TEXTE SOURCE:
====

L’humanité entière n’est faite que de cas particuliers, la
vie est créatrice de différences, et s’il y a « reproduction », ce
n’est jamais à l’identique. Chaque personne, sans exception aucune, est dotée
d’une identité composite ; il lui suffirait de se poser quelques questions
pour débusquer des fractures oubliées, des ramifications insoupçonnées, et pour
se découvrir complexe, unique, irremplaçable.
C’est justement cela
qui caractérise l’identité de chacun : complexe, unique, irremplaçable, ne
se confondant avec aucune autre. Si j’insiste à ce point, c’est à cause de
cette habitude de pensée tellement répandue encore, et à mes yeux fort
pernicieuse, d’après laquelle, pour affirmer son identité, on devrait
simplement dire « je suis arabe », « je suis français »,
« je suis noir », « je suis serbe », « je suis
musulman », « je suis juif » ; celui qui aligne, comme je
l’ai fait, ses multiples appartenances est immédiatement accusé de vouloir
« dissoudre » son identité dans une soupe informe où toutes les couleurs
s’effaceraient. C’est pourtant l’inverse que je cherche à dire. Non pas que
tous les humains sont pareils, mais que chacun est différent. Sans doute un
serbe est-il différent d’un croate, mais chaque serbe est également différent
de tout autre serbe, et chaque croate est différent de tout autre croate. Et si
un chrétien libanais est différent d’un musulman libanais, je ne connais pas de
chrétien libanais qui soit identique, ni deux musulmans, pas plus qu’il
n’existe dans le monde deux français, deux africains, deux arabes ou deux juifs
identiques. Les personnes ne sont pas interchangeables, et il est fréquent de
trouver, au sein de la même famille rwandaise ou irlandaise ou libanaise ou
algérienne ou bosniaque, entre deux frères qui ont vécu dans le même
environnement, des différences en apparences minimes mais qui les feront
réagir, en matière de politique, de religion ou de vie quotidienne, aux
antipodes l’un de l’autre ; qui feront même de l’un d’eux un tueur, et de
l’autre un homme de dialogue et de conciliation.

====

DONNÉES FOURNIES:
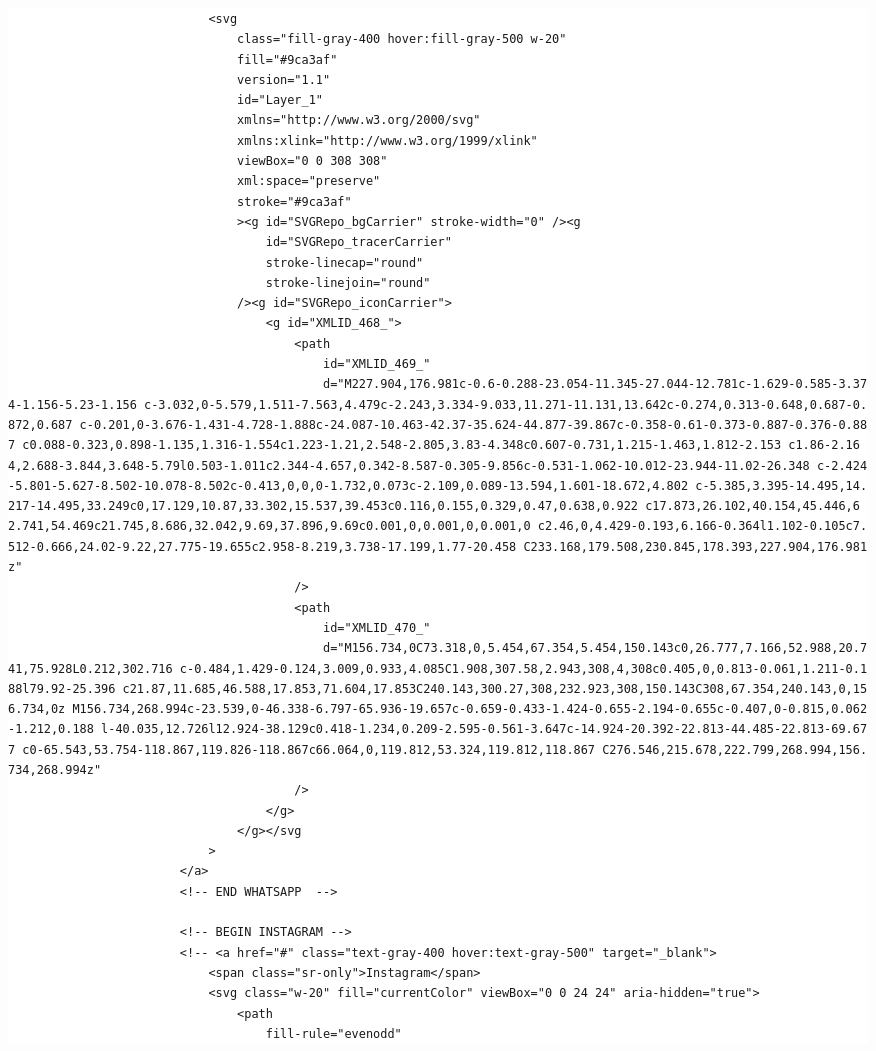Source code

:     							<svg
    								class="fill-gray-400 hover:fill-gray-500 w-20"
    								fill="#9ca3af"
    								version="1.1"
    								id="Layer_1"
    								xmlns="http://www.w3.org/2000/svg"
    								xmlns:xlink="http://www.w3.org/1999/xlink"
    								viewBox="0 0 308 308"
    								xml:space="preserve"
    								stroke="#9ca3af"
    								><g id="SVGRepo_bgCarrier" stroke-width="0" /><g
    									id="SVGRepo_tracerCarrier"
    									stroke-linecap="round"
    									stroke-linejoin="round"
    								/><g id="SVGRepo_iconCarrier">
    									<g id="XMLID_468_">
    										<path
    											id="XMLID_469_"
    											d="M227.904,176.981c-0.6-0.288-23.054-11.345-27.044-12.781c-1.629-0.585-3.374-1.156-5.23-1.156 c-3.032,0-5.579,1.511-7.563,4.479c-2.243,3.334-9.033,11.271-11.131,13.642c-0.274,0.313-0.648,0.687-0.872,0.687 c-0.201,0-3.676-1.431-4.728-1.888c-24.087-10.463-42.37-35.624-44.877-39.867c-0.358-0.61-0.373-0.887-0.376-0.887 c0.088-0.323,0.898-1.135,1.316-1.554c1.223-1.21,2.548-2.805,3.83-4.348c0.607-0.731,1.215-1.463,1.812-2.153 c1.86-2.164,2.688-3.844,3.648-5.79l0.503-1.011c2.344-4.657,0.342-8.587-0.305-9.856c-0.531-1.062-10.012-23.944-11.02-26.348 c-2.424-5.801-5.627-8.502-10.078-8.502c-0.413,0,0,0-1.732,0.073c-2.109,0.089-13.594,1.601-18.672,4.802 c-5.385,3.395-14.495,14.217-14.495,33.249c0,17.129,10.87,33.302,15.537,39.453c0.116,0.155,0.329,0.47,0.638,0.922 c17.873,26.102,40.154,45.446,62.741,54.469c21.745,8.686,32.042,9.69,37.896,9.69c0.001,0,0.001,0,0.001,0 c2.46,0,4.429-0.193,6.166-0.364l1.102-0.105c7.512-0.666,24.02-9.22,27.775-19.655c2.958-8.219,3.738-17.199,1.77-20.458 C233.168,179.508,230.845,178.393,227.904,176.981z"
    										/>
    										<path
    											id="XMLID_470_"
    											d="M156.734,0C73.318,0,5.454,67.354,5.454,150.143c0,26.777,7.166,52.988,20.741,75.928L0.212,302.716 c-0.484,1.429-0.124,3.009,0.933,4.085C1.908,307.58,2.943,308,4,308c0.405,0,0.813-0.061,1.211-0.188l79.92-25.396 c21.87,11.685,46.588,17.853,71.604,17.853C240.143,300.27,308,232.923,308,150.143C308,67.354,240.143,0,156.734,0z M156.734,268.994c-23.539,0-46.338-6.797-65.936-19.657c-0.659-0.433-1.424-0.655-2.194-0.655c-0.407,0-0.815,0.062-1.212,0.188 l-40.035,12.726l12.924-38.129c0.418-1.234,0.209-2.595-0.561-3.647c-14.924-20.392-22.813-44.485-22.813-69.677 c0-65.543,53.754-118.867,119.826-118.867c66.064,0,119.812,53.324,119.812,118.867 C276.546,215.678,222.799,268.994,156.734,268.994z"
    										/>
    									</g>
    								</g></svg
    							>
    						</a>
    						<!-- END WHATSAPP  -->

    						<!-- BEGIN INSTAGRAM -->
    						<!-- <a href="#" class="text-gray-400 hover:text-gray-500" target="_blank">
    							<span class="sr-only">Instagram</span>
    							<svg class="w-20" fill="currentColor" viewBox="0 0 24 24" aria-hidden="true">
    								<path
    									fill-rule="evenodd"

====

METTRE EN PRATIQUE:
A. Dans le texte sur l'identité, de quoi accuse-t-on aussitôt celui qui aligne ses multiples appartenances ?
B. Reprenez le texte sur l'identité et poursuivez-le à partir de sa dernière phrase.

VOS RÉPONSES ÉCRITES:
A. On l'accuse de vouloir « dissoudre » son identité dans une soupe informe où toutes les couleurs s'effaceraient.

B.
Tout ce que je viens de dire, peu de gens songeraient à le
contester explicitement. Mais nous nous comportons tous comme s’il en était
autrement. Par facilité, nous englobons les plus différents sous le même
vocable, par facilité aussi nous leur attribuons des crimes, des actes
collectifs, des opinions collectives « les serbes ont massacré… »,
« les anglais ont saccagé… », « les juifs ont confisqué… »,
« les noirs ont incendié… », « les arabes refusent… ».
Sans état d’âme nous émettons des jugements sur telle ou telle ou telle
population qui serait « travailleuse », « habile », ou
«paresseuse », « susceptible », « sournoise »,
« fière » ou « obstinée », et cela se termine quelquefois
dans le sang.
Je sais qu’il n’est pas réaliste d’attendre de tous nos
contemporains qu’ils modifient du jour au lendemain leurs habitudes
d’expression. Mais il me paraît important que chacun de nous prenne conscience
du fait que ses propos ne sont pas innocents, et qu’ils contribuent à perpétuer
des préjugés qui se sont avérés, tout au long de l’Histoire, pervers et
meurtriers. Car c’est notre regard qui enferme souvent les autres dans leur
plus étroite appartenance et c’est notre regard aussi qui peut les
libérer.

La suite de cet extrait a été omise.